A review of Camilo Peralta’s The Wizard of Mecosta: Russell Kirk, Gothic Fiction, and the Moral Imagination (Vernon, 222 pages, $78).

Russell Kirk is known today principally as one of the founders of the American conservative movement, but in his lifetime he found considerable success also through his imaginative writing, especially ghost stories. Other masters of the craft, including Ray Bradbury, Stephen King, and Madeleine L’Engle, have hailed the Michigander as one of the genre’s greatest writers. Each of his stories (some of the best were most recently collected in a volume titled “Ancestral Shadows”) are deeply atmospheric and suffused with enough of the eerie and spooky to make for excellent fun reading aloud at Halloween with a group of friends.

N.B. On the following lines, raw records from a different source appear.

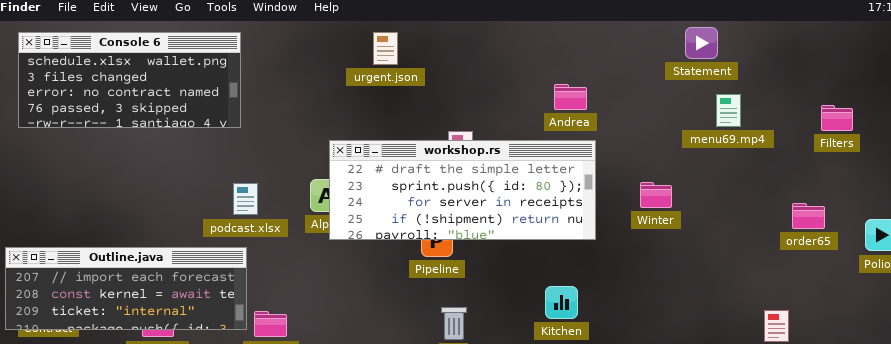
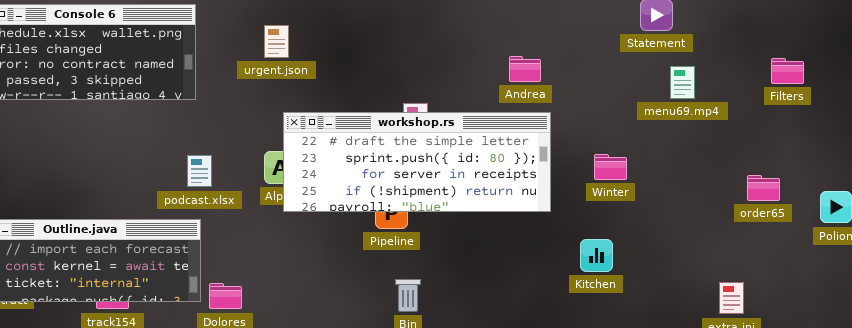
urgent.json: [373,32,398,65] -> [264,25,289,58], moved
Filters: [821,105,853,131] -> [771,58,804,84], moved
Kitchen: [545,286,578,319] -> [580,239,613,272], moved

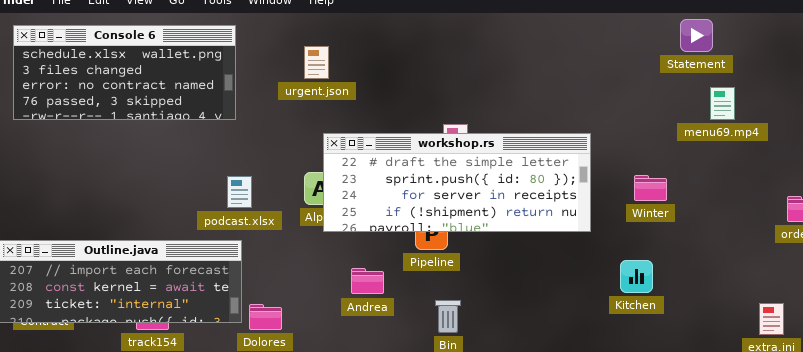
Andrea: [509,56,541,82] -> [351,268,384,294], moved

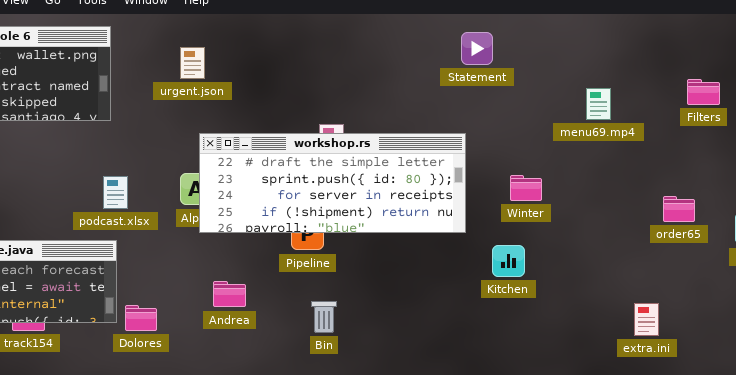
Statement: [680,19,713,52] -> [461,32,493,65], moved
Kitchen: [620,260,653,293] -> [492,245,525,277], moved
Andrea: [351,268,384,294] -> [213,281,246,307], moved

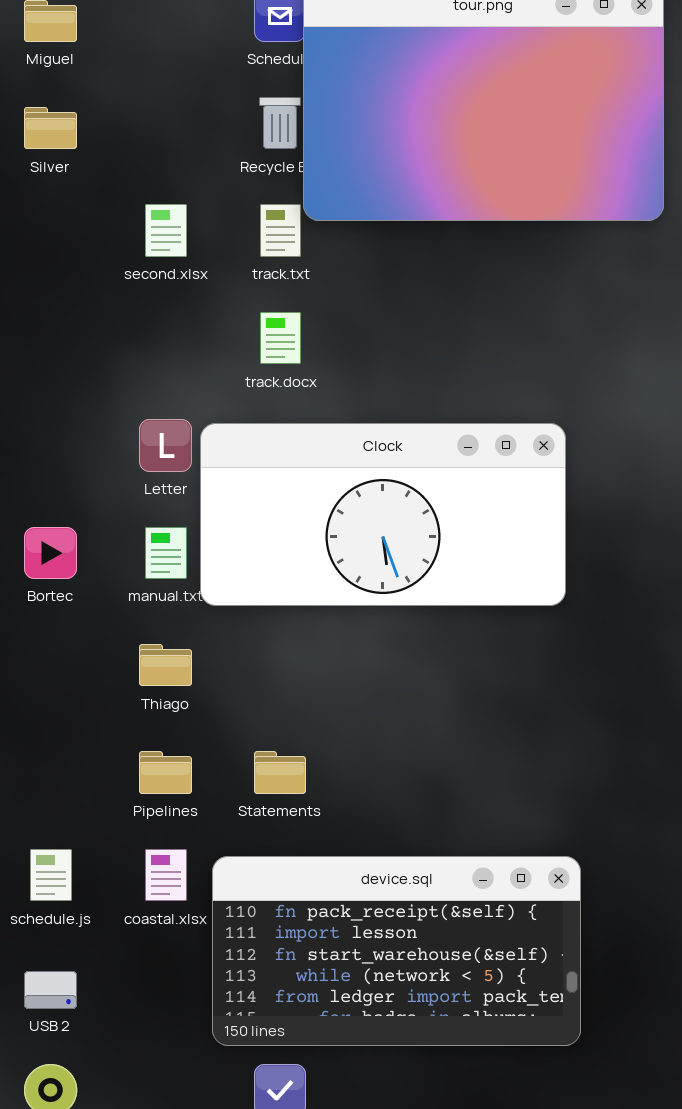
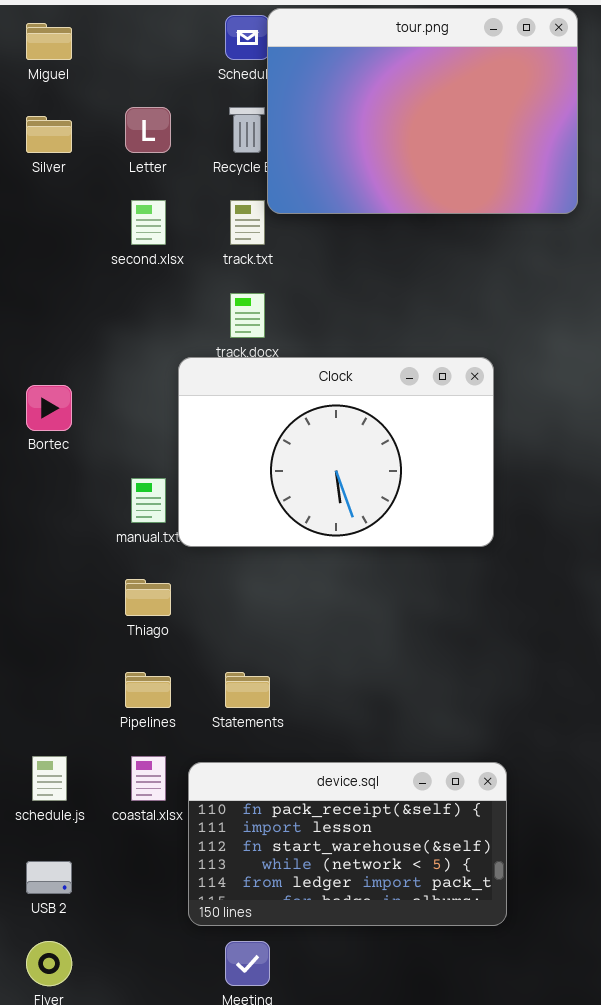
Letter: [139,419,192,472] -> [125,107,171,153], moved
Clock: [200,423,566,606] -> [178,357,494,547], resized
Bortec: [24,527,77,579] -> [26,385,72,431], moved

Kirk’s fiction, however, offers much more than mere chills and thrills. In The Wizard of Mecosta, Camilo Peralta, a professor at Joliet Junior College, uncovers the deep relationship between Kirk’s ghostly tales and his conservative philosophy. Kirk’s literary efforts were an expression of what he called the “moral imagination” or an appreciation of the “permanent things.” Through these stories, he casts a kind of spell on his readers — not to deceive them but rather to arm them with a new vision, a better way of understanding reality.

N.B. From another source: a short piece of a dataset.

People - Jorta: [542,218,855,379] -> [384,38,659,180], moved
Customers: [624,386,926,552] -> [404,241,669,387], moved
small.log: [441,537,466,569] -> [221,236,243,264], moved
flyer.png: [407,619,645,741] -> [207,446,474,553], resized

While Kirk’s life and thought have been assessed by scholars in numerous books, Peralta’s is the first focused primarily on his output of creative writing. Earlier works such as Gerald Russello’s study The Postmodern Imagination of Russell Kirk and Bradley Birzer’s magisterial biography Russell Kirk: American Conservative tend to focus more on the man’s political ideas and influence. The Wizard of Mecosta seeks to understand Kirk’s conservatism through the ghosts and supernatural forces in his fiction.